AKUT
Erdbeben in Österreich
In Anbetracht der jüngsten Ereignisse in der Türkei leben wir ja wirklich, bezüglich Erdbeben, auf der sprichwörtlichen „Insel der Seligen“. Oder doch nicht?
Text: Christian Jandrisits Fotos: pixabay/Jandrisits
Fakt ist, dass die Erde in Österreich in den letzten 14 Tagen (heutiger Stand 8. Februar 2023), laut seismischem Stationsnetz der Zentralanstalt für Meteorologie und Geodynamik 19mal gebebt hat. Haben sie nicht mitbekommen? Ja, kann sein – mehr als dass vielleicht irgendwo ein Luster gewackelt hat wird auch nicht gewesen sein ….
Am 25. Jänner 1348 hätten Sie es aber garantiert mitbekommen.
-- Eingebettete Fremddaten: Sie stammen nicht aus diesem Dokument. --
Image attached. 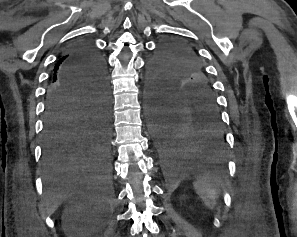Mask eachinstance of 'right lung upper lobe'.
<instances>
[{"instance_id":"cb5924a9","label":"right lung upper lobe","mask_w":297,"mask_h":237,"mask_svg":"<svg viewBox=\"0 0 297 237\" xmlns=\"http://www.w3.org/2000/svg\"><path fill=\"white\" fill-rule=\"evenodd\" d=\"M65 56H63L59 62L57 63V65L55 66L54 68V73H53V76H52V82L51 83H55L59 80V77H60V71H61V67L63 65V62L65 61Z\"/></svg>"}]
</instances>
Da sind alleine in Kärnten 37 Burgen eingestürzt und das Kloster Arnoldstein wurde dem Erdboden gleichgemacht. Am Dobratsch kam es auf Grund des Erdbebens zu einem songenannten großen Bergsturz , der den Fluß Gail aufstaute und dadurch zu massiven Überschwemmungen beitrug (als wäre das Beben nicht schon schlimm genug gewesen).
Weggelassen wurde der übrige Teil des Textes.